South Africa’s need for digital infrastructure is growing. Digital transformation and digitisation trends are reliant on the rollout of infrastructure, including, most notably, data centres, writes Sienna Cana, global enterprise segment marketing manager at Axis Communications.

Substantial investments in new facilities by operators such as Microsoft illustrate the growth of the local market, while the global market is projected to be more than $256 billion (R4.6 trillion) in 2024.

Much of that infrastructure powers the day-to-day services that the world has come to rely on, but a huge part of the growth in demand comes from the next generation of service provision: the world of AI. Generative AI (GenAI) has received the attention it has thanks to its rapid evolution and adoption by businesses.

According to the South Africa Generative AI Roadmap 2024, published by World Wide Worx, Dell Technologies, and Intel, large enterprises in the country are embracing GenAI with many already using or planning to integrate it within their organisations.

However, predictive AI – designed not to generate data but to analyse and draw conclusions from it – has received a more muted public reaction. This is despite its potential to extract valuable insights from sound, images, and most importantly, video, beyond anything we could ever hope to achieve with humans alone.

AI is not just a growth driver; it’s a growth enabler. As data centres expand in size and become more complex, and as their locations spread to meet demand across the globe, AI will play a vital role in simplifying the local and remote management of data centre sites.

As power draws increase – GenAI alone is expected to require an additional 38GW by 2028, all while South Africa continues to face ongoing power supply constraints – AI will help find new efficiencies and discover sources of waste. As data centres enter their critical entity era, AI will play a crucial role in supporting the essential security and safety functions of these sites.

Video data is now a rich resource for AI analysis. A camera is potentially the strongest sensor a business could employ, generating millions of data points multiple times every second. Every pixel can be isolated and analysed, a single camera view split into numerous points of interest to allow one camera to perform multiple jobs at once.

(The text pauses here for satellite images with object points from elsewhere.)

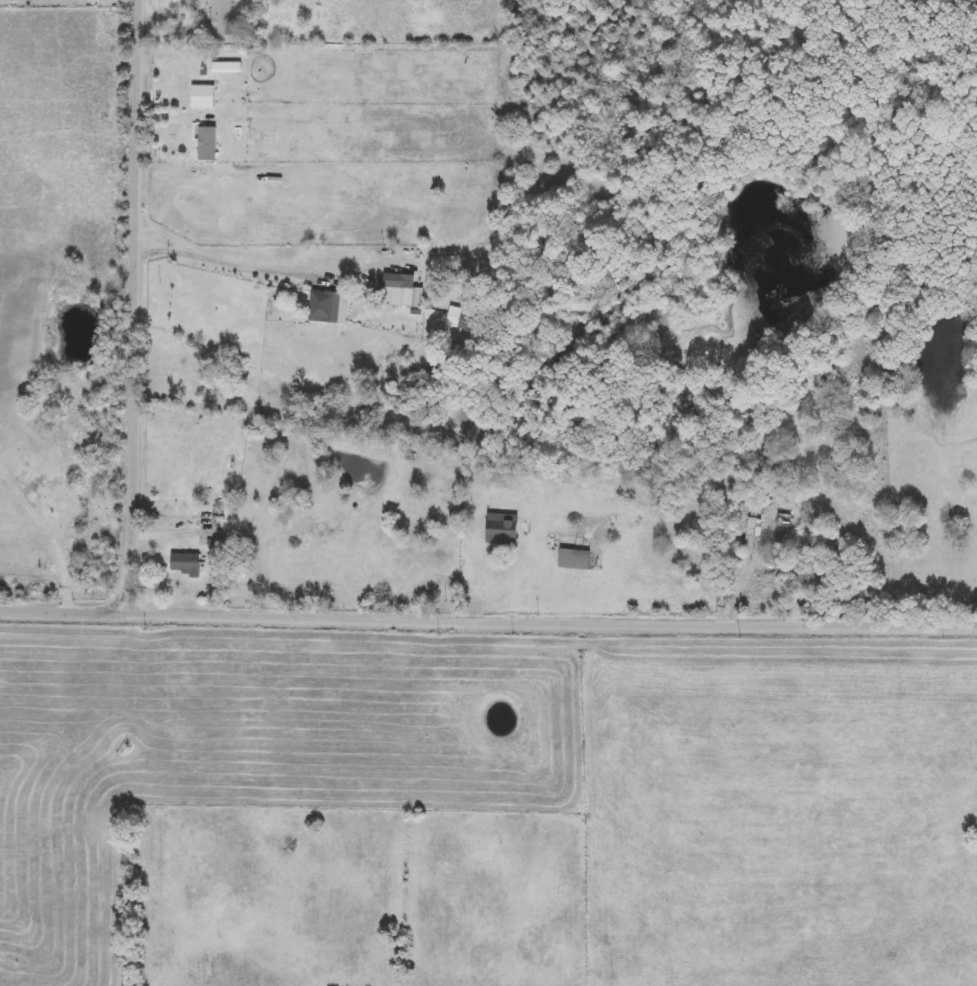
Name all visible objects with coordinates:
building: (222, 18)
road: (168, 21)
building: (226, 68)
building: (207, 144)
road: (217, 258)
road: (137, 303)
building: (331, 307)
building: (748, 507)
road: (48, 527)
building: (783, 527)
building: (505, 534)
building: (748, 538)
building: (575, 552)
building: (185, 563)
road: (750, 576)
road: (488, 615)

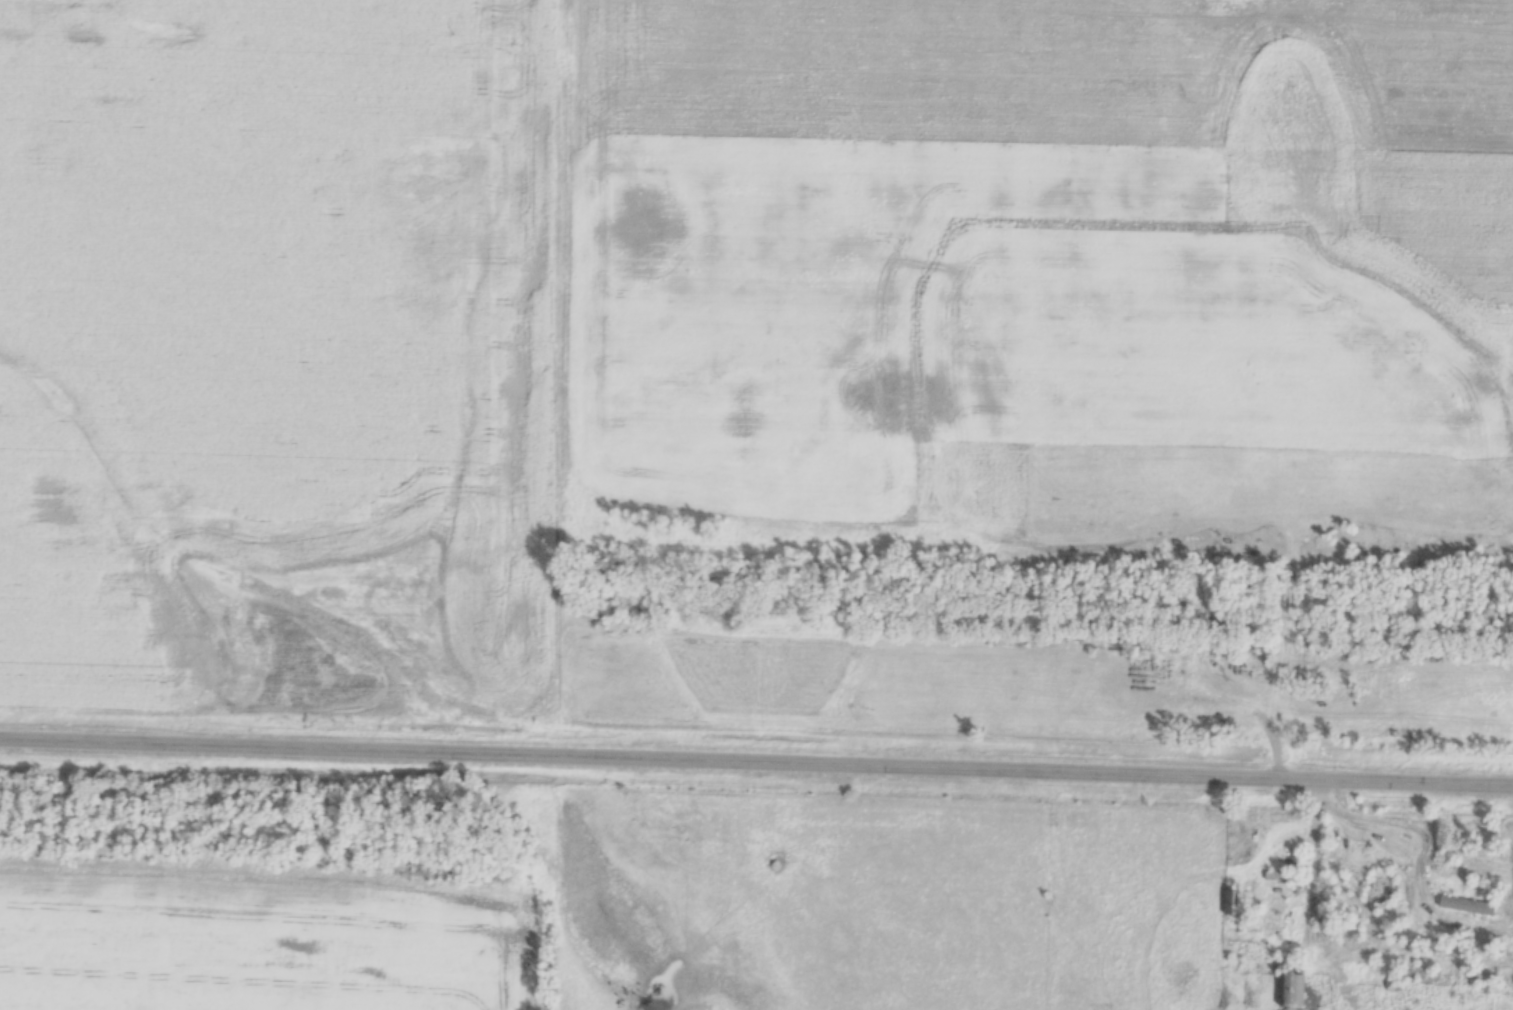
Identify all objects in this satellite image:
road: (756, 762)
road: (1308, 870)
building: (1284, 878)
building: (1390, 890)
building: (1234, 903)
building: (1294, 990)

Object-based analytics can detect, track, and classify items within a scene, and trigger automated processes based on easily defined rules. Cameras are versatile and their applications are almost limitless.

If a camera can see something, AI can act on it. Through deep learning, it is possible to develop custom reactive applications that offer new solutions to old problems or identify new problems before it is too late to act. And, contrary to the heavy AI workloads that underpin the rapid growth of data centres, properly trained AI models allow such analytics applications to run directly on the network edge, within the very camera hardware they rely on.

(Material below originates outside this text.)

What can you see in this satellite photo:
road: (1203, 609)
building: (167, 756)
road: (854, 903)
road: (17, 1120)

That means a camera already in use for security could enhance its abilities, using AI analytics to identify unauthorised personnel in sensitive areas and automatically sound the alarm, or detect and alert operators to suspicious activities like loitering or break-ins. But it also means that same camera could do more – it could integrate with an access control system to detect tailgating, or work in tandem with a thermal camera to offer operators a live view of any hot spots and even automatically trigger additional cooling.

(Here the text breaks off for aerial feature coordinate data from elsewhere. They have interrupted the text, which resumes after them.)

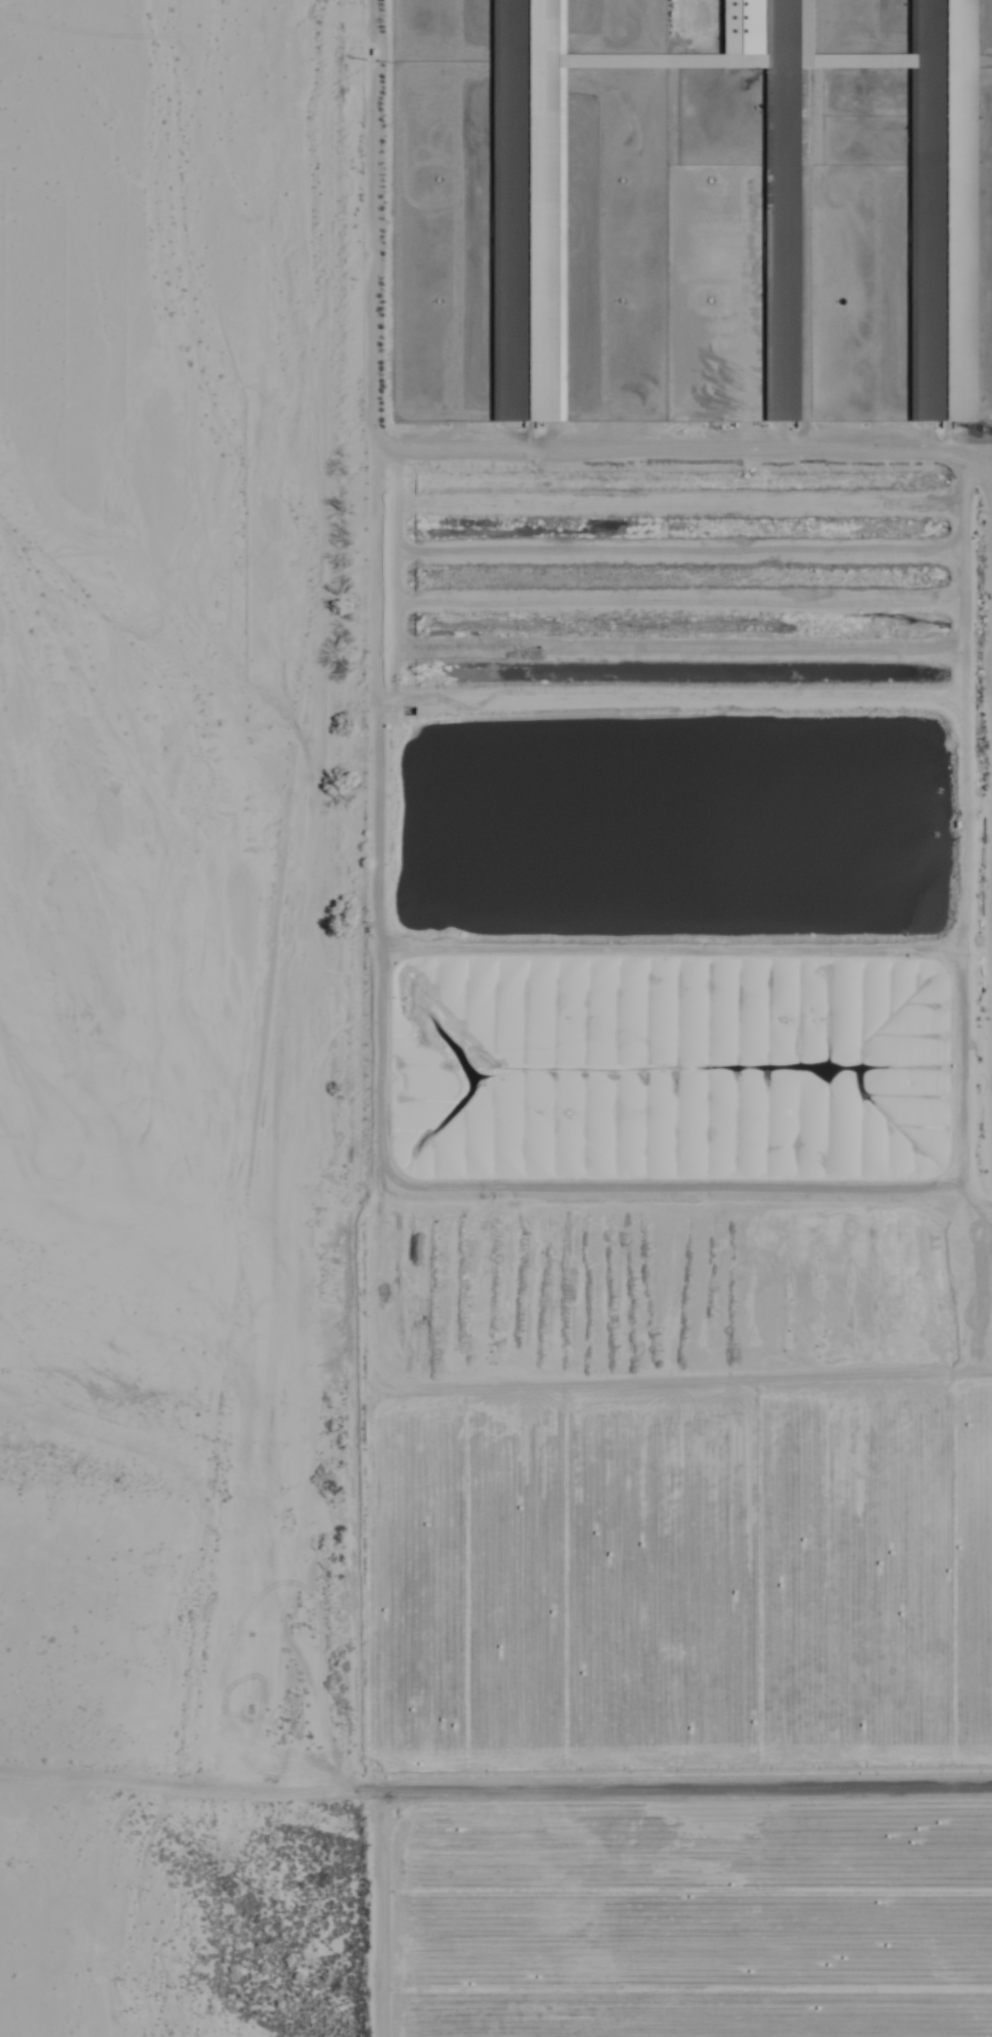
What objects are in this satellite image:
building: (775, 172)
building: (521, 210)
building: (942, 210)
crop: (676, 1021)
building: (641, 1074)
road: (495, 1795)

AI’s creative potential means analytics applications can be moulded to fit the unique needs of the data centre environment. Object detection, for example, might be tuned to seek out banned items like water bottles. Cameras can be configured to detect visual or, through their microphones, audible signs of server failure or degradation. Analytics can be trained to watch for environmental hazards like leaks and ensure that upkeep and maintenance are adequate to prolong the life of equipment.

As data centre customer numbers grow, video analytics can offer co-locating clients visual verification of the precise status of their physical servers or help to optimise energy use through automatic lighting and cooling systems based on detected occupancy. Even disaster recovery can benefit from AI analytics. A camera detecting smoke could automatically trigger loudspeaker alerts, while cameras, intercoms, and readers catalogue the precise numbers and location of personnel to streamline evacuation procedures.

Data centres are the cornerstone of tomorrow’s technology, but nobody is saying that the rapid expansion of digital infrastructure will be easy. Operators in South Africa need every advantage they can get, be that saving money, saving energy, or just running facilities as cleanly, efficiently and safely as possible.

AI analytics offer all of these advantages and more, all as an extension of hardware, which would be required for the security functions regardless of whether analytics are used.